The I.I.I. says the common insurance issues that a divorcing couple needs to consider include their car insurance, homeowners or renters insurance and any disability or life insurance they may have.
Car Insurance: Take care to notify your insurer of any changes to the ownership or designated drivers of a vehicle (including any dependents who drive) and be sure to separate policies if your partner moves to another residence, says the I.I.I.. If your partner is still paying for your insurance after a separation, the I.I.I. also advises to make sure the insurer has your contact information so you can be notified if payments are no longer made. These steps help make clear who is responsible for paying premiums and deductibles and for bearing any future higher premiums if anything should happen.

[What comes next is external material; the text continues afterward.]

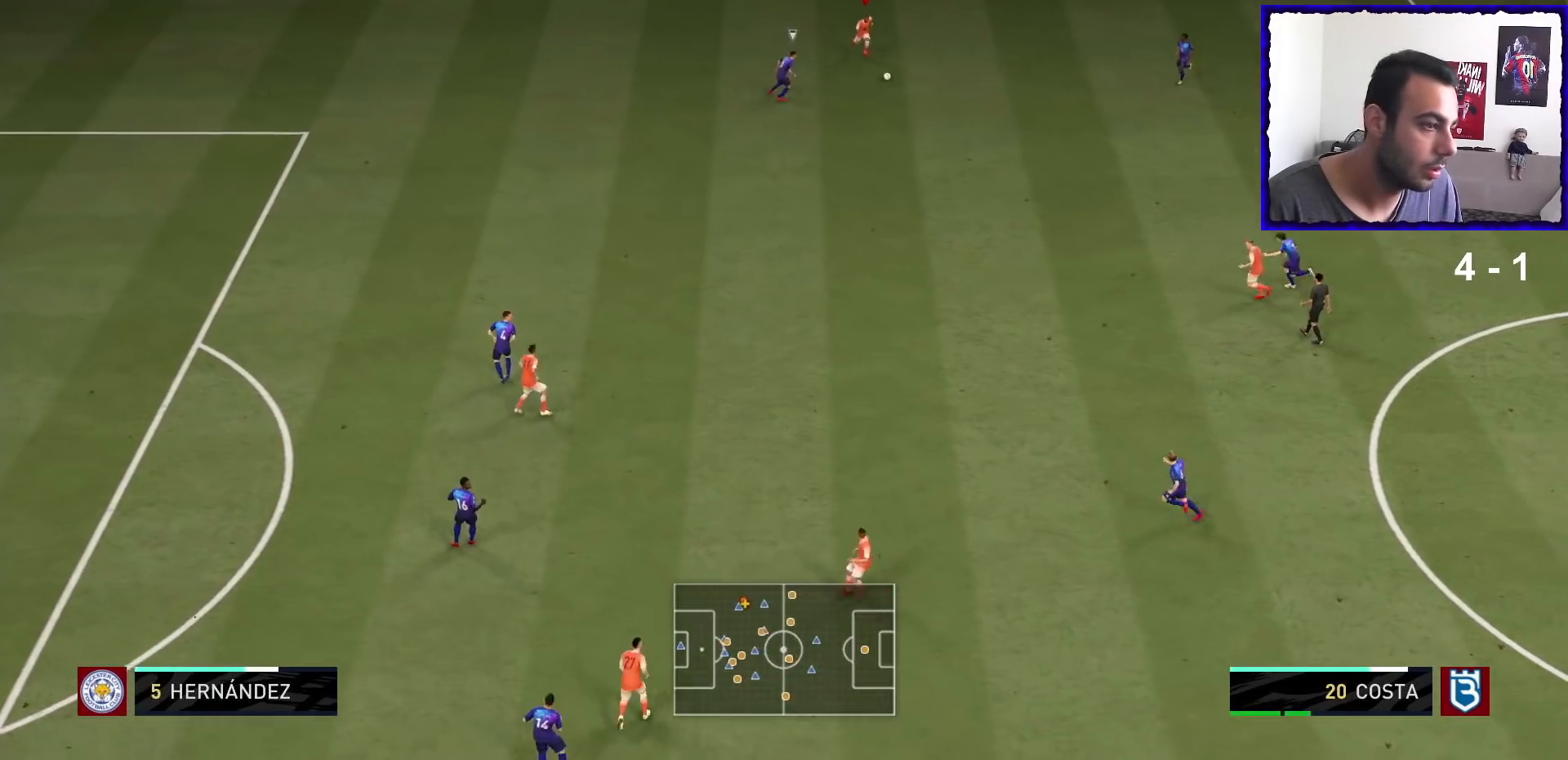
{"buttons": [], "left_stick": "center", "right_stick": "center", "events": [[67, "CROSS", "up"], [334, "left_stick", "center"], [367, "R1", "up"]]}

Homeowners or Renters Insurance: A separation or divorce typically means that possessions will be divided between the individuals and, often, at least one of the partners will change residences. The I.I.I. says that it is important to keep your insurer informed of changes in your residence and possessions so that you make sure you are carrying sufficient coverage.
Disability Insurance: The I.I.I. cautions that if a former spouse becomes disabled and unable to work, alimony and child support payments could be threatened. In fact, among people of ages 25 to 55, an individual is twice as likely to become disabled than deceased, so the I.I.I. advises that you should speak with your insurer about whether a disability insurance policy would be appropriate for you or your former partner.
Life Insurance: While you may consider making changes to your life insurance policies after a separation or divorce, make sure you talk to a financial professional before making any decisions. The I.I.I. cautions that you may want to leave your partner as your beneficiary—especially if you have children. As with disability insurance, life insurance can ensure that resources will be available to cover emergency costs and help raise the children if the primary caregiver, alimony or child support payments are lost due to a death. The I.I.I. adds that in these situations, term coverage may be more appropriate than whole life coverage because it’s often cheaper and can be structured to cover the children just until age 21, for example. A financial professional can help you sort out your existing policy and make decisions for new coverage.
In an overwhelmingly emotional situation like a separation or divorce, it’s important to step back to consider carefully how you will manage your transitions from a couple to two individuals. Changes in insurance need to be a part of the formal discussion, and these I.I.I. recommendations can help you begin to think about how to make sure that you, your partner and any children are properly protected.